Shop local, eat local, travel local. These precepts have enjoyed a grassroots renaissance over the past decade, leading in many cases to healthier food, sturdier products, and more affordable energy. They have also helped communities reduce their carbon footprint and support local businesses and small farmers. According to Stacy Mitchell, writing in YES! Magazine (Fall 2011), banking locally is the next step in smart living, since large financial institutions are geared toward satisfying wealthy customers and corporate accounts, while community-based organizations are more likely to provide small-business loans, factor in hometown economics, and value face-to-face relationships.

The numbers don’t lie. The nation’s 6,900 community banks, which control $1.4 trillion or 11 percent of all bank assets, have $257 billion in loans to small businesses and farms on their books. The nation’s four biggest banks–Bank of America, JP Morgan, Citibank, Wells Fargo–have loaned $85 billion to similarly-­sized lendees, even though these giants control $5.4 trillion or 40 percent of all bank assets. “The only way these sprawling institutions can function efficiently is by taking a mass production approach to lending,” Mitchell says.
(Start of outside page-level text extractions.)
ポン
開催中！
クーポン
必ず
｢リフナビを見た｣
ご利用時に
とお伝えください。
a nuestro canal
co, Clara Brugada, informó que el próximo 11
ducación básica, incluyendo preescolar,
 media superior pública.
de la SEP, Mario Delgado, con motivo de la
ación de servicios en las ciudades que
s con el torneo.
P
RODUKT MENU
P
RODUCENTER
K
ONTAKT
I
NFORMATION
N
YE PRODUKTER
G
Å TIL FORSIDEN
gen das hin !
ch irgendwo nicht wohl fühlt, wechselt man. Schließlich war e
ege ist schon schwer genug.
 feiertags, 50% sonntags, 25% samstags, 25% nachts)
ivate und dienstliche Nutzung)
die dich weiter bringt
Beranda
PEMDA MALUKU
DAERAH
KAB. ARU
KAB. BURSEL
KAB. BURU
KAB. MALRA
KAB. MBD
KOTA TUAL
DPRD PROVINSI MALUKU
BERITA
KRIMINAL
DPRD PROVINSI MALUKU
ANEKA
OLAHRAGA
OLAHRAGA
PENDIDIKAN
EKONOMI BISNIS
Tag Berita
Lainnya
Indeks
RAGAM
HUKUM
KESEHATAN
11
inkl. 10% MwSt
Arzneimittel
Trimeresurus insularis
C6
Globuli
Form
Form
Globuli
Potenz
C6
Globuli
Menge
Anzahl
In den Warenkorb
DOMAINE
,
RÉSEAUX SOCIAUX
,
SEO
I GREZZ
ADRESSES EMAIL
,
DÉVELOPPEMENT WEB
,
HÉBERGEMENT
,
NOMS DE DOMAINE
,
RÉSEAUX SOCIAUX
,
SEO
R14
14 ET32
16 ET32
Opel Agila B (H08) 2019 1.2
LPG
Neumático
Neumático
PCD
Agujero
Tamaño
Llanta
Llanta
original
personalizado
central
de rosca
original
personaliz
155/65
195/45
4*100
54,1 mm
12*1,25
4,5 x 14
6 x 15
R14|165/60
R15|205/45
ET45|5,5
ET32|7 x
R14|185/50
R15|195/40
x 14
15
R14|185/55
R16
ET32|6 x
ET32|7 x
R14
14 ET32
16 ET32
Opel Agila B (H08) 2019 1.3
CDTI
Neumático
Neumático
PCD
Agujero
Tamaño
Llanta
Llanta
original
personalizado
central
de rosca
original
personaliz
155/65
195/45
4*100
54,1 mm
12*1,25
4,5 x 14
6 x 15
To expand local lending capacity, Mitchell proposes that the nation follow the lead of North Dakota, which established a state-owned bank in 1919 in response to populist farmer demand. The state bank partners with community banks to help finance and share loan risk, and small banks in North Dakota are able to loan $12,000 per capita, compared to $3,000 for local banks nationally.

There’s no better time than the present for such a shift, Mitchell argues, since small businesses historically are responsible for two-thirds of new job growth.